How do you use fresh fennel trimmings? Or do you?
I have a bagful of beautiful fresh fennel, just harvested by a relative on Sunday. Used some bulbs to make a gratin last night with celery, bechamel, and parm & breadcrumb topping. It was very good. Now, what should I do with the trimmings? Naturally, soup comes to mind but it has such unusual flavor that I'm not sure if that's a good idea. I've used fennel in salads before, but never cooked it so this was fun and the dish was really beautiful.
How do you use this part of the fennel, or do you just pitch it?
Thanks for your help!
I don't usually cook the fronds- I use them in salads to add extra flavor. Love the fronds with dried cranberries.
if you're talking about the stalks, drop them into the poaching liquid for fish. as far as soup goes, anise/licorice is a traditional flavor in bouillabaisse.
for the fronds, as cheesecake said, don't cook them. chop and sprinkle over salad, roasted root vegetables, mashed potatoes, or gratin.
Wow! goodhealthgourmet is on my very same wavelength...
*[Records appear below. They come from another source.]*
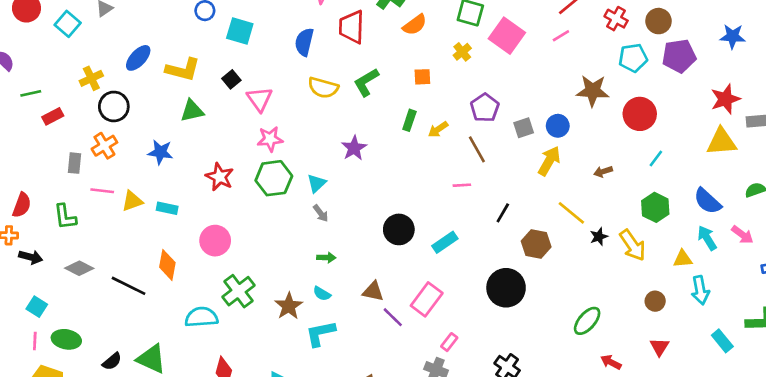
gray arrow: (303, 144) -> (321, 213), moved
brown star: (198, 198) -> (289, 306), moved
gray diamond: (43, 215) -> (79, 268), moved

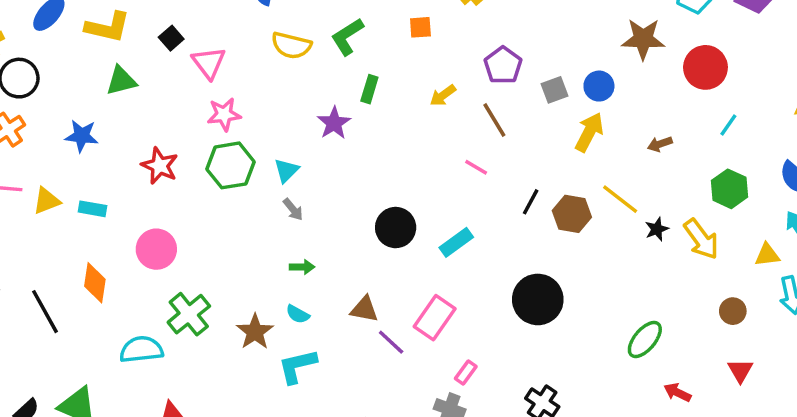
green rectangle: (409, 120) -> (369, 89), moved
pink line: (462, 185) -> (476, 167), turned 36
brown hexagon: (536, 244) -> (572, 214), moved
black line: (128, 286) -> (45, 312), turned 36

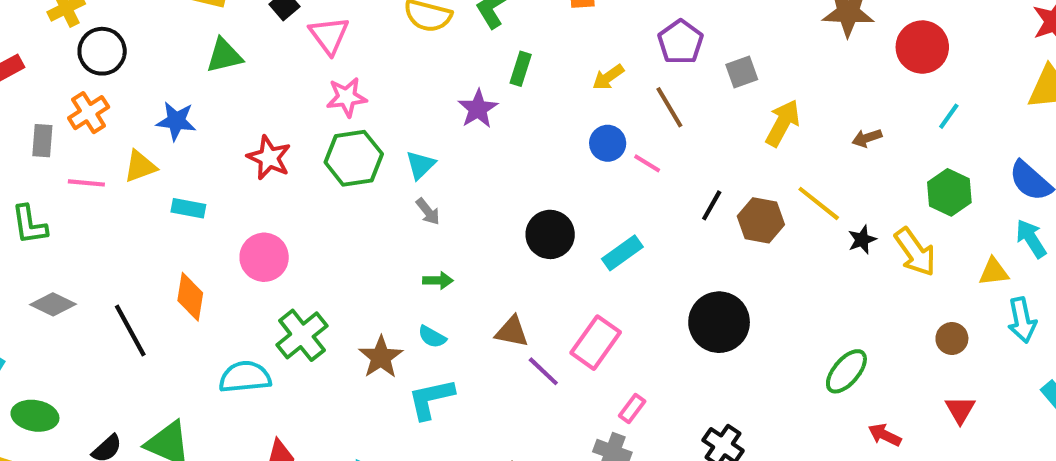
blue circle: (599, 86) -> (608, 143), moved
yellow triangle: (47, 201) -> (140, 166), moved

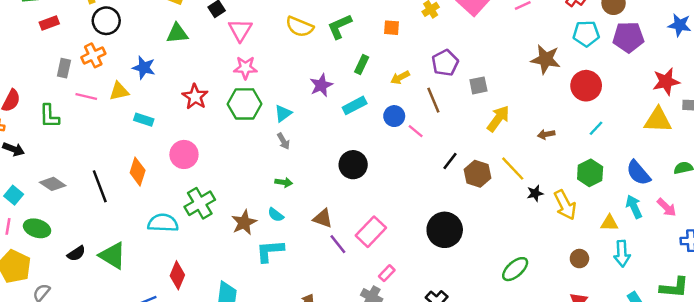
green rectangle: (521, 69) -> (362, 64), moved
cyan rectangle: (622, 253) -> (355, 105), moved
gray diamond: (53, 304) -> (53, 184), moved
There's a great symbiosis between salmon and the fennel stalks. I make stock including the chopped stalks in a regular mire poix; then poach fillets. I've never used the stalks in bouillabaisse, but the idea sounds absolutely wonderful for imparting a distinctive flavor without having to over-do the $$$$ saffron.
I steer clear of the fronds. I know they look just like dill and are tempting to use for color, but I find them bitter in an unpleasant sort of way. And I'm no opponent of "bitter," either.
Fennel's a great veggie that's only now being utilized widely (in restaurants) and it's about time.
Alright, thanks for the info. I have oranges and cabbage so maybe I'll use some fennel and make a salad tonight, sprinkling fronds over.
By the way, we ate up the rest of the fennel gratin last night and found that it tasted much stronger than the first night and had an unusual mouth feel. Not sure how to describe that, a little greasy and _____. Anyway, we learned we like it best first night so it's milder.
Thanks again, cheesecake and ghg!
I just made a fennel gratin as well, and I plan to use the stalks to make vegetable stock. I've never done that before but figure such a stock might work very well in a seafood risotto -- maybe with the fennel fronds as garnish. I'll use the rest of the fennel fronds to garnish things that are usually garnished with dill -- like potato pancakes.
I was considering an experimental mirepoix with fennel stalks in place of celery, too.
What was your fennel gratin recipe, by the way?
Incidentally, there's a very good recipe on Epicurious for a pureed spinach, fennel and leek soup. Perhaps you could use the stalks in it if you pull out the stringy veins first -- I didn't do so when I made it, though. Check out my comment there for a variation if you're interested.
always makes me crazy when someone on a cooking show tosses fennel tops. when i make chicken stock, i use a fennel bulb and the fronds, then add the sliced stalks along with carrots ans spinach to make chicken vegetable soup.
i also like to use the stalks in place of celery for chicken salad. stored in a glass jar, they'll keep a long time in the fridge.
I like to saute thinly sliced fennel with olive oil (salt and pepper) until it's a little brown on the edges and then put it on pasta with some of the pasta water and snipped fennel fronds.
It's plain but satisfying and you can play around with it if you want to.
If I don't have an immediate use for fennel stalks, I'll freeze them to use for stock making later. They're good in chicken, seafood, or vegetable stock, particularly if you're making a soup with delicate flavors. I'm partial to potato leek soup or chicken pot pie made with fennel in the stock.